Nós, os da arquitectura social



Por estes dias, o panorama social e económico oferece uma difícil realidade para todos aqueles que vivem e sobrevivem da arquitectura, como de pão para a boca. Muito se fala da emigração obrigatória para quem ainda procura continuar a viver das plantas e das maquetas ou da opção na senda de outros caminhos, diametralmente opostos, para os desanimados com a realidade da própria profissão. As dificuldades na construção, com a consequente diminuição da encomenda, permitiu deixar o elevado número de profissionais no território nacional desalojados de trabalho e perspectivas. Perante este cenário, acresce mais um factor descuidado pela opinião pública e mais propriamente pela própria classe: a dificuldade em perceber no seio dos arquitectos que os mesmos, perante a ambição da autoria, não conseguiram entender que era na associação e na criação de grandes escritórios de associados que estava o caminho para o sucesso. Por outro lado, o ensino das últimas décadas, alicerçado por professores na sua maioria com escritórios próprios, estruturou profundamente o pensamento dos alunos nesse anseio da arquitectura de autor.
A dificuldade na associação não se encontra nesta nova geração que face às dificuldades teve de reconhecer e enveredar por este caminho. Dos arquitectos não emigrantes sobrevivem por cá: os “agarrados” ao ensino, os com ancoras à encomenda estrangeira em particular das Áfricas, os que em boa hora se associaram e criaram forças suplementares ou os que se reinventaram dentro do universo da arquitectura.
Quando se fala em reinventar, não passa obrigatoriamente por encontrar novos caminhos fora da profissão. Sou crente que a nossa formação nos apetrechou de uma série de ferramentas que nos permitem descobrir fórmulas para desenvolver trabalho fora do espaço do escritório em áreas como a cenografia, curadoria, gestão cultural, desenvolvimento de projectos expositivos, pedagogia, divulgação cultural, ilustração, organização de eventos, elaboração de artes aplicadas, de certificação energética, avaliação imobiliária, consultoria, gestão de obra, topografia, entre outras… ou até mesmo o desenvolvimento de projectos sociais das mais diversas naturezas. A exposição Tanto Mar, actualmente patente no Centro Cultural de Belém, revela na sua génese uma panóplia de intervenções em todo o mundo com forte carácter social. Algumas das intervenções são desenvolvidas por escritórios sediados em território nacional, outras providas das dificuldades de quem teve de emigrar para se sustentar, contudo encontrou nessa nova realidade espaço e oportunidade para desenvolver projectos (não obrigatoriamente de arquitectura) comungando com as comunidades locais um futuro mais risonho. 
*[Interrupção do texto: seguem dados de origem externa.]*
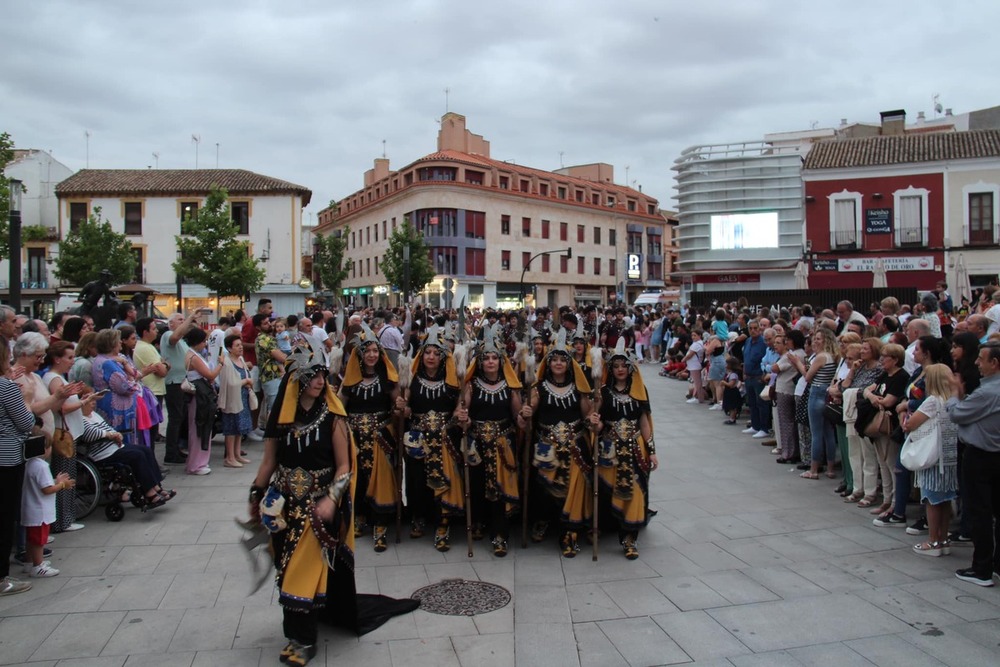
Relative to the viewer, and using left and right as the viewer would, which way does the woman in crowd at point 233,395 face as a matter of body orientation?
facing the viewer and to the right of the viewer

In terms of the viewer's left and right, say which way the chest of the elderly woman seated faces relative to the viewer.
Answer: facing to the right of the viewer

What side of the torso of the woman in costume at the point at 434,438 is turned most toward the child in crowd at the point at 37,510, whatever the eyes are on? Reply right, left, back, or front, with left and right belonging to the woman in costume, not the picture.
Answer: right

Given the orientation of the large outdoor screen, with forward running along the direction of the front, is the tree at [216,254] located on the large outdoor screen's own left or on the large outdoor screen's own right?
on the large outdoor screen's own right

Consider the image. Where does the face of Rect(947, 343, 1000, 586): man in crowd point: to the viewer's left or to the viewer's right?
to the viewer's left

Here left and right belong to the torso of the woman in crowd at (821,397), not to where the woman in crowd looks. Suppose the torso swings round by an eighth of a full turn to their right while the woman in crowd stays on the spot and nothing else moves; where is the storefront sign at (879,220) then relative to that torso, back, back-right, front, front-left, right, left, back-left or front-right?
front-right

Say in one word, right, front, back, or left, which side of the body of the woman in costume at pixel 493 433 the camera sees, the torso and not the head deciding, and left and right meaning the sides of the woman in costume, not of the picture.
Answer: front

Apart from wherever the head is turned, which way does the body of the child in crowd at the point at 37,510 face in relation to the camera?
to the viewer's right

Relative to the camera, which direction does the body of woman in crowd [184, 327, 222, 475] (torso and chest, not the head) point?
to the viewer's right

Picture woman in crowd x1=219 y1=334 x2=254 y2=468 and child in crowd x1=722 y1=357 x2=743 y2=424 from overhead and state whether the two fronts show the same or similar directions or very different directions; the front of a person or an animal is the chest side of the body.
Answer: very different directions

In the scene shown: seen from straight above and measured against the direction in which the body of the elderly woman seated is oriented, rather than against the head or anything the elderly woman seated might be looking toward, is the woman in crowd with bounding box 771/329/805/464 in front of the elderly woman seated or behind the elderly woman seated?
in front

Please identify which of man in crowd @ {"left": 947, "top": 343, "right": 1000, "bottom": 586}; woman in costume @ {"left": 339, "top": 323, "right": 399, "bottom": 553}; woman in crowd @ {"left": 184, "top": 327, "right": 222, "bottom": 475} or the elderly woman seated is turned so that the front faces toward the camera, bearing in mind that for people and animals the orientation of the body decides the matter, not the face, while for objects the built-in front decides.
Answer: the woman in costume

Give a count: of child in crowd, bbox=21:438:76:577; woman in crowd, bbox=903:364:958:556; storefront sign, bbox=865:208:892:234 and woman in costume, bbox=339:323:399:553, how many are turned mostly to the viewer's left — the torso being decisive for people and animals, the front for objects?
1
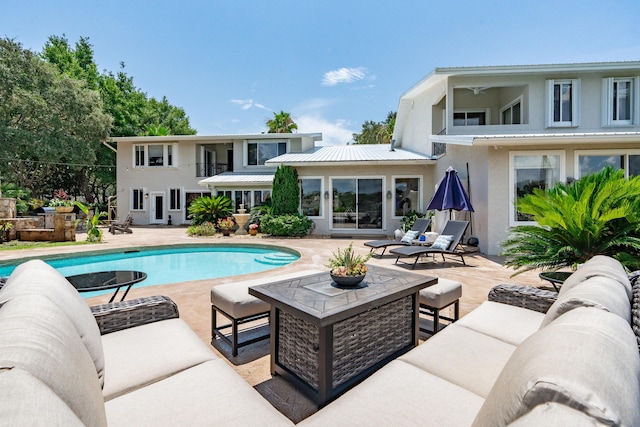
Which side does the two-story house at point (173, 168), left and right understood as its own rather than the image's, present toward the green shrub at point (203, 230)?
front

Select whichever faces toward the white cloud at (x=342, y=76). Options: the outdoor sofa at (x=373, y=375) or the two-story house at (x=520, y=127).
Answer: the outdoor sofa

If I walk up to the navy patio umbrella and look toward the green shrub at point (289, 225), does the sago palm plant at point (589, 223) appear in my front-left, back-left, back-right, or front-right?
back-left

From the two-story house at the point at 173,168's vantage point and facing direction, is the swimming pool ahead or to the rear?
ahead

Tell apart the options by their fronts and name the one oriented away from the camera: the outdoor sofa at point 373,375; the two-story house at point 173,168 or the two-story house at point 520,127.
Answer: the outdoor sofa

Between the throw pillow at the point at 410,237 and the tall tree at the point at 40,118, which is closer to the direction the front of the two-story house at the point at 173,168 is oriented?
the throw pillow

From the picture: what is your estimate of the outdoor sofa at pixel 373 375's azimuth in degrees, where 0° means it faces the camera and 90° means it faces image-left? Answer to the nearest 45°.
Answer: approximately 180°

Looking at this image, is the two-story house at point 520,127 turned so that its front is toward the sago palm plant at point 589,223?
yes

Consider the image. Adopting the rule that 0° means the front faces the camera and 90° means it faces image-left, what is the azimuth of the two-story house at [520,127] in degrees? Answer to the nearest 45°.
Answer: approximately 0°

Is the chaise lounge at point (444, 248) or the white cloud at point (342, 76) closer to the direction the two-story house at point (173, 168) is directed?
the chaise lounge
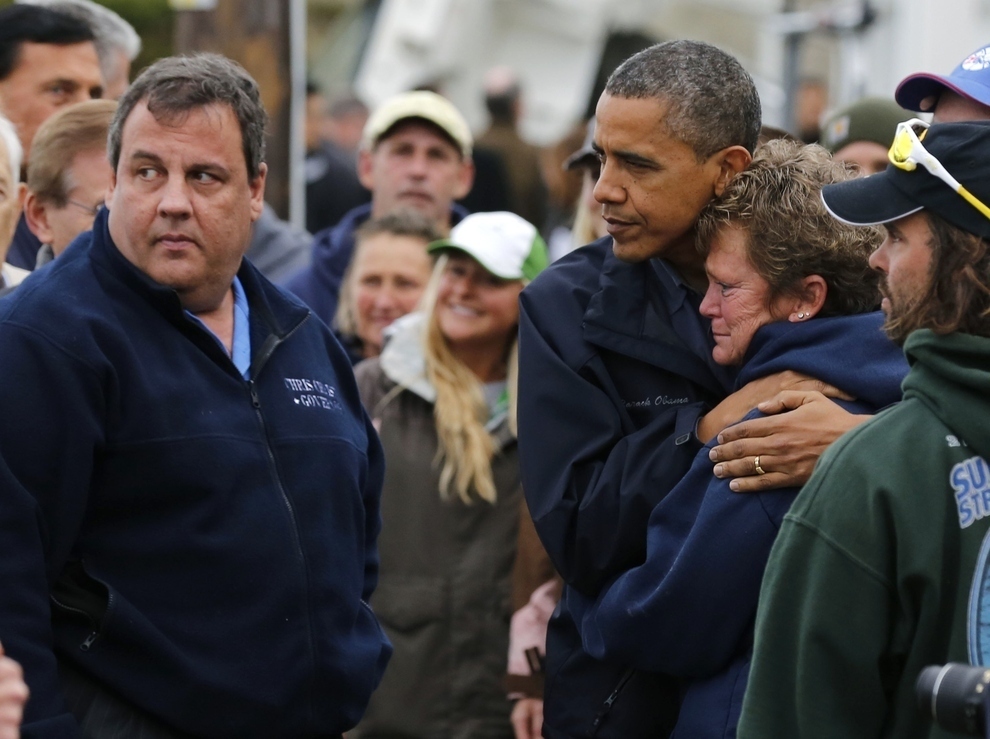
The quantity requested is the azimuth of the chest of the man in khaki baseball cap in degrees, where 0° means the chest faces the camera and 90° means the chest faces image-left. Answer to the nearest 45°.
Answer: approximately 0°

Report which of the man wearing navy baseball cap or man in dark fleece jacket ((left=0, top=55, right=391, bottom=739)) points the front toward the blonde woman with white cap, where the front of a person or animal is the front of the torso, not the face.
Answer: the man wearing navy baseball cap

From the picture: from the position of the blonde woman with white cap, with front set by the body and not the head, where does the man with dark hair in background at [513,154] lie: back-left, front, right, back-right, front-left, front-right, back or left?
back

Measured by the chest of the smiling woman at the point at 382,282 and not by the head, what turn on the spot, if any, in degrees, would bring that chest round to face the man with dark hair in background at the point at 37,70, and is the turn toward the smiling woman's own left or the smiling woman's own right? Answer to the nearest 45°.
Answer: approximately 90° to the smiling woman's own right

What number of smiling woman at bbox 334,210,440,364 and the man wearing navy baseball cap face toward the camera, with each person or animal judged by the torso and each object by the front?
1

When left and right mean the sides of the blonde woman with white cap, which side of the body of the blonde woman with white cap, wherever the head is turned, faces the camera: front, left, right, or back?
front

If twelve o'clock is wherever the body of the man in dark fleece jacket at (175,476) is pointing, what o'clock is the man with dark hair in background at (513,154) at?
The man with dark hair in background is roughly at 8 o'clock from the man in dark fleece jacket.

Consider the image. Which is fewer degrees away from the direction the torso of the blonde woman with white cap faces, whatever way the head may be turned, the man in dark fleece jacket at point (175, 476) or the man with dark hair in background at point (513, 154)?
the man in dark fleece jacket

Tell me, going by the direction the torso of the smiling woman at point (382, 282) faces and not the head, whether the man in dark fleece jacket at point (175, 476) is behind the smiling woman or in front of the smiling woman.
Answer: in front

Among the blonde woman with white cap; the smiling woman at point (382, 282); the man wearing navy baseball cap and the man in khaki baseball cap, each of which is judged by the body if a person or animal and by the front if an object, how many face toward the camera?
3

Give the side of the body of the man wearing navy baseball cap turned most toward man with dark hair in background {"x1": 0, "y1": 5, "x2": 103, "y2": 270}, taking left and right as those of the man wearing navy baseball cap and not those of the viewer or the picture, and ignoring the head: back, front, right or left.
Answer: front

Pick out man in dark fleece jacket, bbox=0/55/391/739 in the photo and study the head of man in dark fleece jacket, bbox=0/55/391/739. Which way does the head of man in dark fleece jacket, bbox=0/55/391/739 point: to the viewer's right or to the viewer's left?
to the viewer's right

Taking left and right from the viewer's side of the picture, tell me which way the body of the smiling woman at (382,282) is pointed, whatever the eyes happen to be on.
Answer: facing the viewer

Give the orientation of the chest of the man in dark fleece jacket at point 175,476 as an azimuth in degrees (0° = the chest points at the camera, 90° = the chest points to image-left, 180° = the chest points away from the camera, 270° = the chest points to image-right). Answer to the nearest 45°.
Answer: approximately 315°
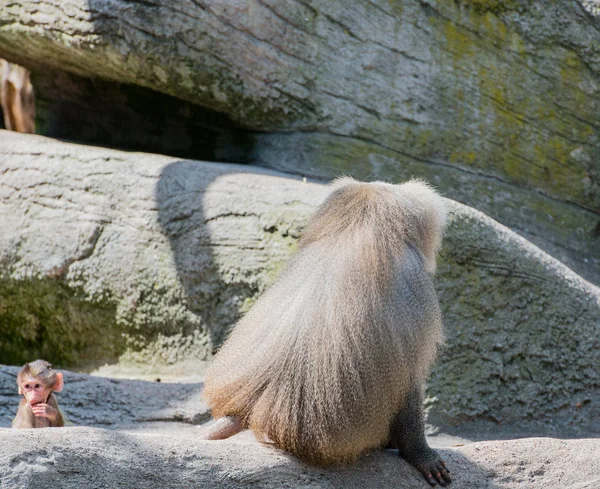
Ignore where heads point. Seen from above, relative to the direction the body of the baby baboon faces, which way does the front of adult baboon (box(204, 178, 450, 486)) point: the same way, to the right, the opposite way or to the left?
the opposite way

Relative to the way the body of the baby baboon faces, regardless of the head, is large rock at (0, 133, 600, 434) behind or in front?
behind

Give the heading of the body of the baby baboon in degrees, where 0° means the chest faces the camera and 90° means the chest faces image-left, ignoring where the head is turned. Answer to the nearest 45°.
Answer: approximately 45°

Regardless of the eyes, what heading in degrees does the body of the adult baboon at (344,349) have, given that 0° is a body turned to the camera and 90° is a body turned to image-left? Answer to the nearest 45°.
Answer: approximately 225°

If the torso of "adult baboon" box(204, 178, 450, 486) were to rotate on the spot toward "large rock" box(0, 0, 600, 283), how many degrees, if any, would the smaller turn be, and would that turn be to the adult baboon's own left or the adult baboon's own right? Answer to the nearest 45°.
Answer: approximately 45° to the adult baboon's own left

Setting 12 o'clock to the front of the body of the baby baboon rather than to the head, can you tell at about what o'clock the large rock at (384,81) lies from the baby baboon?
The large rock is roughly at 6 o'clock from the baby baboon.

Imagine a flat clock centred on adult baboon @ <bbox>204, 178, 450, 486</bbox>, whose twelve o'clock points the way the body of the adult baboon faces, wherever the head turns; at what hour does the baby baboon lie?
The baby baboon is roughly at 8 o'clock from the adult baboon.

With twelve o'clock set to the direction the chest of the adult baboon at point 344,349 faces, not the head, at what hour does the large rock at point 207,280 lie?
The large rock is roughly at 10 o'clock from the adult baboon.

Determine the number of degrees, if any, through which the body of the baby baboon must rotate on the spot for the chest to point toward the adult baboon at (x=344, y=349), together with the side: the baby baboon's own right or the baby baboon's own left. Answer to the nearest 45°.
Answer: approximately 90° to the baby baboon's own left
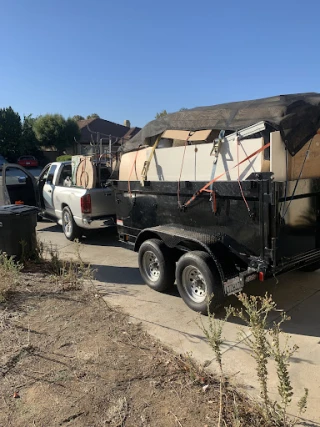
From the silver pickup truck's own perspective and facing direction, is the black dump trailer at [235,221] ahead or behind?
behind

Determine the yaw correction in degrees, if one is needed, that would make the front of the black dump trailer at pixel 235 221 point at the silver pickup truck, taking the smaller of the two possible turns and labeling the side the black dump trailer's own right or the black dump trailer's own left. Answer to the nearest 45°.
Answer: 0° — it already faces it

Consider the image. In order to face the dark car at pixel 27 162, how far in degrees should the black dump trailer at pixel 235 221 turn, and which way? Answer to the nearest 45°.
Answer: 0° — it already faces it

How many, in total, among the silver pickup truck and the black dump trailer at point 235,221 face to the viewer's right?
0

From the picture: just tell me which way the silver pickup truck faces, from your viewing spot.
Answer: facing away from the viewer and to the left of the viewer

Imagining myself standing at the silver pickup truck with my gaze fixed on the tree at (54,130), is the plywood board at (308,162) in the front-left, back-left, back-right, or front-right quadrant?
back-right

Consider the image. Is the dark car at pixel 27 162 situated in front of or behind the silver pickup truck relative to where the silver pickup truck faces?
in front

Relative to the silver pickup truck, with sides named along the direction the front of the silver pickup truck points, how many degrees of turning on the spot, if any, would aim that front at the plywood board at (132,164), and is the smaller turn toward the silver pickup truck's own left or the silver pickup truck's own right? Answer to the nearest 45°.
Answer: approximately 135° to the silver pickup truck's own left

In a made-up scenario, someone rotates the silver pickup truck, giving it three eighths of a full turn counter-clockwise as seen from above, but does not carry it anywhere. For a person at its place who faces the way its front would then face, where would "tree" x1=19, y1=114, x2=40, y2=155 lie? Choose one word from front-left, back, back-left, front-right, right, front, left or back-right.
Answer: back

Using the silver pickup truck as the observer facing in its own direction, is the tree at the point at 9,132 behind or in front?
in front

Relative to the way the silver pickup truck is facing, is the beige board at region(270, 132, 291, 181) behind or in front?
behind

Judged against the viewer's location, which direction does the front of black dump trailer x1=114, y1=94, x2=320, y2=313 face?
facing away from the viewer and to the left of the viewer
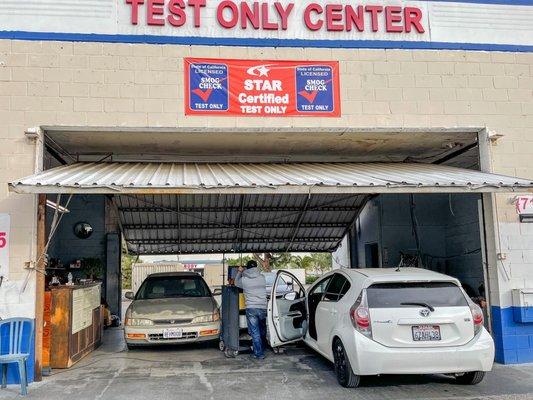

Temos de encarar este futuro incerto numa perspectiva aberta, sem esperar que uma Ordem, muito pouco musculada, possa ser auxílio ou que governantes possam instruir alavancas no universo da construção. Perante este cenário, se ao leitor enquanto arquitecto este discurso soar a ridículo e desprovido de contexto ou de senso na realidade, carpe diem!